15話 手続
本日2話目。
楽しんでいただければ幸いです。
イレイシア達が、学舎に入ると、先の講堂へと案内された。しばらく座って待っていると、合格者が集まったようで、説明が始まった。説明によると、最初に身体能力を測り、その次は魔力抵抗の測定、その後は面接をして、最後に入寮手続きをして解散だ。
身体能力は、ミルアが群を抜いて優れており、イレイシアは平均的、シャーラが若干劣っていた。また、魔力抵抗は、イレイシアが尋常ではない数値の低さを記録し、シャーラは平均より少し下、ミルアが平均的だった。
「では、面接を始めます。私は担当のケイアです。あなたの受験番号は216で間違い無いですか?」
そして今、イレイシアは面接の真っ最中だった。面接では、自身の特技や幾つかの場面での想定しうる対応等について問われ、受験生が周囲と学園生活を営めるか、人格面で測られた。
「はい。では、質問は以上です。問題ありませんので、入寮の説明を受けていただきます。部屋を出たら、右に進むと人が待機していますので、そちらに向かってください。それと、もしかしたらすでに説明されているかもしれませんが、あなたの魔力抵抗が極端に低いことは、魔力の許容量が多いことでもあります。一概には、良し悪しが判断できないところもありますが、どういったことなのかということは覚えておいてください。それでは、ありがとうございました。」
「ありがとうございました。ケイアさん。」
イレイシアは、まだ魔力に関する知識は乏しかったが、どうやら数値が低いことは劣っていることでは無い、ということを保証されて安心した。
廊下に出て、指示された通り人のいる場所へ向かうと、1人の教師と生徒が案内を担当してくれた。
「では、これから入寮に関する説明を始めさせていただきます。私は、生徒委員のエイルアです。よろしくお願いいたしますね。」
「私は、教師のベルガンだ。まずは、学舎から寮への道を覚えてもらう。ついてきてくれ。」
エイルアは翠色の髪で、少し茶色がかった黒い瞳の上に、眼鏡をかけている女生徒。ベルガンは黒髪の、神経質そうな若い男性で、こちらも眼鏡をかけていた。イレイシアは、眼鏡効果で、新入生の緊張が和らぐといったような意図でもあるのだろうか、と思ったが口には出さなかった。

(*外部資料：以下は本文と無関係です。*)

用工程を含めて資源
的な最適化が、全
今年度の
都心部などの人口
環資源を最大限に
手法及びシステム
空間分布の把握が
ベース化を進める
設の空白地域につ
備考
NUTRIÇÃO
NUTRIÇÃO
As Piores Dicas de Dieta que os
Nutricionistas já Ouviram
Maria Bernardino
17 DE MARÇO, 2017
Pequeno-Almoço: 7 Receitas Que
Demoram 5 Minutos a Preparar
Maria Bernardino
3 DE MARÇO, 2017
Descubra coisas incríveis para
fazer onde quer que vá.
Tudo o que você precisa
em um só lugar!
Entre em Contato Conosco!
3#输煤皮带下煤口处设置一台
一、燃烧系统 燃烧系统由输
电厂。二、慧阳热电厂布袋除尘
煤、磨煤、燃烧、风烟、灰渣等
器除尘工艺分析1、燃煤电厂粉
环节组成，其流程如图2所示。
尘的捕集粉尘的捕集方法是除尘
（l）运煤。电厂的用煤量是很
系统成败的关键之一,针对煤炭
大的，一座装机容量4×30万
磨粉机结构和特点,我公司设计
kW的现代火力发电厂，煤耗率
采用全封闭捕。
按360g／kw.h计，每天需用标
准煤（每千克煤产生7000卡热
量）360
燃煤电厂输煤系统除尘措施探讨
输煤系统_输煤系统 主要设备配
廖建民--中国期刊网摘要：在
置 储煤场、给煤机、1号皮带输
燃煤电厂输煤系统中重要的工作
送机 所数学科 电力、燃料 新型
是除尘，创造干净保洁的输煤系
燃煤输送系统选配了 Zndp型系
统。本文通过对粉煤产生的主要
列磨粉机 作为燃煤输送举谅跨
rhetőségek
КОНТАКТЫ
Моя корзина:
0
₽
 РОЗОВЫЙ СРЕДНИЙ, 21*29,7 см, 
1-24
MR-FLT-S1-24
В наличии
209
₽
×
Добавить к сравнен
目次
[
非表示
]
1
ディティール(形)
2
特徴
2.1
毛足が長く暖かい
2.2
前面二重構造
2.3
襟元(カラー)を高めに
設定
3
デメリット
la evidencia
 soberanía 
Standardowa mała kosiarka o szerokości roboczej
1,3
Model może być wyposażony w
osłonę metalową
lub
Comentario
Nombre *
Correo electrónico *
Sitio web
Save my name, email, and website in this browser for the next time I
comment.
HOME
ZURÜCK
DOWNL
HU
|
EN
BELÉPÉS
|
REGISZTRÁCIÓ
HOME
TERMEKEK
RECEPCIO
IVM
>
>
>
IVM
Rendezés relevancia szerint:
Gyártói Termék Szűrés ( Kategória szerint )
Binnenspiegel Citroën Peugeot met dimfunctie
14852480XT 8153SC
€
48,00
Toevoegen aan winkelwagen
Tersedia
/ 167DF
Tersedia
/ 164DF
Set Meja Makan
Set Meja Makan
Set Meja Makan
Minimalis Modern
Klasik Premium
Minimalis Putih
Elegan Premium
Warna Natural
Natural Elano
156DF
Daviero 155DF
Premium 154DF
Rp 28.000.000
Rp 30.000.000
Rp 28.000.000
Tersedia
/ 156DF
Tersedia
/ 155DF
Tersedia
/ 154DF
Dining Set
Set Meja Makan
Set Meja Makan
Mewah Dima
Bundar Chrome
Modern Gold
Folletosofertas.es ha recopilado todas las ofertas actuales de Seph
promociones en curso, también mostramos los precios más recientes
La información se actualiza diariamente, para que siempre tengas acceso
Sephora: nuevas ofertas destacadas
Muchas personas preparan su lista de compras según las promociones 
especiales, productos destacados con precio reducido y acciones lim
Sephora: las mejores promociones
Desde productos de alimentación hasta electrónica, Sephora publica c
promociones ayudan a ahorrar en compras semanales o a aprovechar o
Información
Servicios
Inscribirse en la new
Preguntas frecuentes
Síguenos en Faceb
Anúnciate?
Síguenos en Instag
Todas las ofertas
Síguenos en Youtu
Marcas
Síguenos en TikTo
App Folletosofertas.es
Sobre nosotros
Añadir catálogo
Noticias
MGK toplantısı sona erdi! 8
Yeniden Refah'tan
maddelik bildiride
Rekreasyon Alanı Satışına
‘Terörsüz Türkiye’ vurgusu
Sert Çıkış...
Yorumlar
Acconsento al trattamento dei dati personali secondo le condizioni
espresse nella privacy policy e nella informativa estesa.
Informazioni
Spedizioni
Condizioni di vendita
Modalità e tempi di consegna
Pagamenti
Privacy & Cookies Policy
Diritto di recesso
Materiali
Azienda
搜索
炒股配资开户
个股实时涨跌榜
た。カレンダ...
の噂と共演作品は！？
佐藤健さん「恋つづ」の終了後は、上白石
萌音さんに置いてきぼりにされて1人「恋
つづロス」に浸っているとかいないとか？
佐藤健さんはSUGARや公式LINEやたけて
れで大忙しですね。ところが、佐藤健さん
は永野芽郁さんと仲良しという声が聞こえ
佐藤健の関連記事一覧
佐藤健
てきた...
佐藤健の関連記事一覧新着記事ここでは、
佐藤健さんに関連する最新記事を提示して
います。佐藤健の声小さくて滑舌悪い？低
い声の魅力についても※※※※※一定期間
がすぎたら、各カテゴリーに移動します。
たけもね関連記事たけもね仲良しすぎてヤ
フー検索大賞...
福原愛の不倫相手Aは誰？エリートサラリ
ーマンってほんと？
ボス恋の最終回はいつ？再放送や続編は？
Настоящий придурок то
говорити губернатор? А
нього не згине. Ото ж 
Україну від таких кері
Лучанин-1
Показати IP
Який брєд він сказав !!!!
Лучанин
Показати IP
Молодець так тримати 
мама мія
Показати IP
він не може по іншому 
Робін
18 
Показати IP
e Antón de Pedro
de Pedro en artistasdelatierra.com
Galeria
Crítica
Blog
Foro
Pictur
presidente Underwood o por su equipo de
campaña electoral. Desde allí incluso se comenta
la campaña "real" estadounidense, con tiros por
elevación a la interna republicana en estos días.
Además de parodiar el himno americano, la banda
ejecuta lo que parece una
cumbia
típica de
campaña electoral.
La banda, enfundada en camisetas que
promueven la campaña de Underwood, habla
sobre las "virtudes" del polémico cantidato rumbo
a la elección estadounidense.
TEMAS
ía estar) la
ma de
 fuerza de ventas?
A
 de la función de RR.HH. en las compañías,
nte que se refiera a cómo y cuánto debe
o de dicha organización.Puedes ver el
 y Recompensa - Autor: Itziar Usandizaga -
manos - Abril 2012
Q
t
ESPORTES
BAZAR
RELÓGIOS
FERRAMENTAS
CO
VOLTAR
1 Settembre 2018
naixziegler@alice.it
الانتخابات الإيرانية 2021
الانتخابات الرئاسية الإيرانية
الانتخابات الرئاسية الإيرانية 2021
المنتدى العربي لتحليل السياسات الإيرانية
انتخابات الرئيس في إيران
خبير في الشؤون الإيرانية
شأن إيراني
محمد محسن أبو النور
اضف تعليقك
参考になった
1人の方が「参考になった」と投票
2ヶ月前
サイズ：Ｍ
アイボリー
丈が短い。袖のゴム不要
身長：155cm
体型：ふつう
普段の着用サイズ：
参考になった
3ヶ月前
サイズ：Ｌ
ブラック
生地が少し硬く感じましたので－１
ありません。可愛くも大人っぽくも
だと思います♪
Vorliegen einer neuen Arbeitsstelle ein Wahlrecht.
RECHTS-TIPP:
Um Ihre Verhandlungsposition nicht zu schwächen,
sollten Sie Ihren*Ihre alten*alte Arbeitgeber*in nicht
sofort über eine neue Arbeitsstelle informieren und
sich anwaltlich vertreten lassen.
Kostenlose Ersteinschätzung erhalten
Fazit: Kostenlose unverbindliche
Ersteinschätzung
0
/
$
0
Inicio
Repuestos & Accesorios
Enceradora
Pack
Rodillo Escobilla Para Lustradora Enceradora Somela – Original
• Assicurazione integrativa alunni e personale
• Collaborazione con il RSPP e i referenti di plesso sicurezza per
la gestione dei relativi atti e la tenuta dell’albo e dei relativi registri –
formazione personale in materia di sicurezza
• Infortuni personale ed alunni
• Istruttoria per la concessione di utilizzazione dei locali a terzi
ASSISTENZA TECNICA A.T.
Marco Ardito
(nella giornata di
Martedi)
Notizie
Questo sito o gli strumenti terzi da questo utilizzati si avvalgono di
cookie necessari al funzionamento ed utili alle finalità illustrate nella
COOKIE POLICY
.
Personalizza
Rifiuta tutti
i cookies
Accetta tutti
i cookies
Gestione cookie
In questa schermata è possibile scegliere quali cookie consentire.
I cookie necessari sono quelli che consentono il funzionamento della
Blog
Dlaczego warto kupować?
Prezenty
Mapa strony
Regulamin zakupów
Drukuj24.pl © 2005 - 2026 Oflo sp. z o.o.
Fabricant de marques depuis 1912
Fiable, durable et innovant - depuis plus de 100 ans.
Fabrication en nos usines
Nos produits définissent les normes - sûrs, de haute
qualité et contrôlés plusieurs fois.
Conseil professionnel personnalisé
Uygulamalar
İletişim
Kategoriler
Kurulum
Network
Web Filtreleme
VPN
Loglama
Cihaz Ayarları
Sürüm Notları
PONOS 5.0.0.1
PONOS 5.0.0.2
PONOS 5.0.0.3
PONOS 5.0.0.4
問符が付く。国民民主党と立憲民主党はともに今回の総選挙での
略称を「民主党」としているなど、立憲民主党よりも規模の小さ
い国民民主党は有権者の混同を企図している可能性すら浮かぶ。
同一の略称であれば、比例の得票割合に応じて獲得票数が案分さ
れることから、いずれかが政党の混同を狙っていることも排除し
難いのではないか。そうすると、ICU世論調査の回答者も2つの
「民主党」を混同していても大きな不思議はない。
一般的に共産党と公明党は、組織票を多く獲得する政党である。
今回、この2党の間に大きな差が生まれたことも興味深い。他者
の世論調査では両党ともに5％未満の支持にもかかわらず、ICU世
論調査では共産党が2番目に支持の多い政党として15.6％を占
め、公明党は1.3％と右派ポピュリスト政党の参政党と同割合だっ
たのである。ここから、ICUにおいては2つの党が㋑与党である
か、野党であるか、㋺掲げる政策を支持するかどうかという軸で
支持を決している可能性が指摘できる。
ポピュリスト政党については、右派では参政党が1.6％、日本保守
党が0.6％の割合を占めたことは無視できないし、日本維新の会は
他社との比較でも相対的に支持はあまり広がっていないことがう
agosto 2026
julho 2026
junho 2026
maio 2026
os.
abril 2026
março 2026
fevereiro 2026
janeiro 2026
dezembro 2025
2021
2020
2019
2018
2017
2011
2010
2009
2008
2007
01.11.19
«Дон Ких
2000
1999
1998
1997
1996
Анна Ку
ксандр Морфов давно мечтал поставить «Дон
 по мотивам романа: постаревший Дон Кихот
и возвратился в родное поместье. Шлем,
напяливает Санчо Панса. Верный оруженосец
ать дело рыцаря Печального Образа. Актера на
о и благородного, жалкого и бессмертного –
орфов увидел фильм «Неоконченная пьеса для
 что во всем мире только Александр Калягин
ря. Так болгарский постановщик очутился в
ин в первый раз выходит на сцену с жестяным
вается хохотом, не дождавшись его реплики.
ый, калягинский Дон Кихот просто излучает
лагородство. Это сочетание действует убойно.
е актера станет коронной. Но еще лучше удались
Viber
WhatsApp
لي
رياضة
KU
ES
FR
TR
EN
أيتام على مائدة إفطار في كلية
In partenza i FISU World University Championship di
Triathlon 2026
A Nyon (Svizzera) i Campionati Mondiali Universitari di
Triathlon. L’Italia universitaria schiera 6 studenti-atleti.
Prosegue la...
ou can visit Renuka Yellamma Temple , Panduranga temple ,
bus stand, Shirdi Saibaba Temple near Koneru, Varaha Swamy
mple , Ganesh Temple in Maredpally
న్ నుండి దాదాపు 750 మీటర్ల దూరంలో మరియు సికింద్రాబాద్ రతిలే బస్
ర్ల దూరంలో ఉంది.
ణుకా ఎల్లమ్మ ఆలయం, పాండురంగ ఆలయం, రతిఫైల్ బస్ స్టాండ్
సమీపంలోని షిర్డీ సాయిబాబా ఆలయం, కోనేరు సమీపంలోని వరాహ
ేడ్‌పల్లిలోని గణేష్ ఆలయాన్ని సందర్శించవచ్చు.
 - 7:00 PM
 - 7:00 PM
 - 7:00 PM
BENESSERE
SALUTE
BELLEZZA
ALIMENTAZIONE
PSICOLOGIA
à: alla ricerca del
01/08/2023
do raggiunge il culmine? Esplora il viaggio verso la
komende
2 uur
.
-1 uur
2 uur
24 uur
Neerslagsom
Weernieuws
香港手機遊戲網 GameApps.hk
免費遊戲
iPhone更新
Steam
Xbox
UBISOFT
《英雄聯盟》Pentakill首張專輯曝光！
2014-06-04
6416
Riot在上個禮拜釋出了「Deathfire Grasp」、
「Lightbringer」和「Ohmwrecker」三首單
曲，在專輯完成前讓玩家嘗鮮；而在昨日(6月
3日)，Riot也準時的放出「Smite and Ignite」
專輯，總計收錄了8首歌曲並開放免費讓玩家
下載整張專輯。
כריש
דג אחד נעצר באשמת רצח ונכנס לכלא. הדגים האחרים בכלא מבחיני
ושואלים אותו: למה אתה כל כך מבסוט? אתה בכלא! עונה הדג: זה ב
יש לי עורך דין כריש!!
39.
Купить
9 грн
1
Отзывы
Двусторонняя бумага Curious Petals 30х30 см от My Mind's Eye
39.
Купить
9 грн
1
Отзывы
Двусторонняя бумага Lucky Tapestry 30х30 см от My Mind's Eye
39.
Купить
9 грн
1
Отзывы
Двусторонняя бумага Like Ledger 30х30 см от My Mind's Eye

彼らの案内で、学舎を出て寮へ向かいつつ、説明を受ける。寮では、門限や食事、洗濯や風呂等に関する決まりや提供があるという。また、部屋は2人1部屋で、もし決められた組み合わせに問題があれば、関わる生徒全員の了承のもと、入れ替えが可能だ。また、男女は建物が分かれており、原則行き来は出来ない。学園のような場では当たり前だろう、とイレイシアは思ったが、下世話な話になりそうだったので、何も言わず頷くにとどめた。
お読みいただきありがとうございます。
主人公補正。それはそうと、人格をはかる、の漢字がどれなのか分かりません。へるぷみー・・・。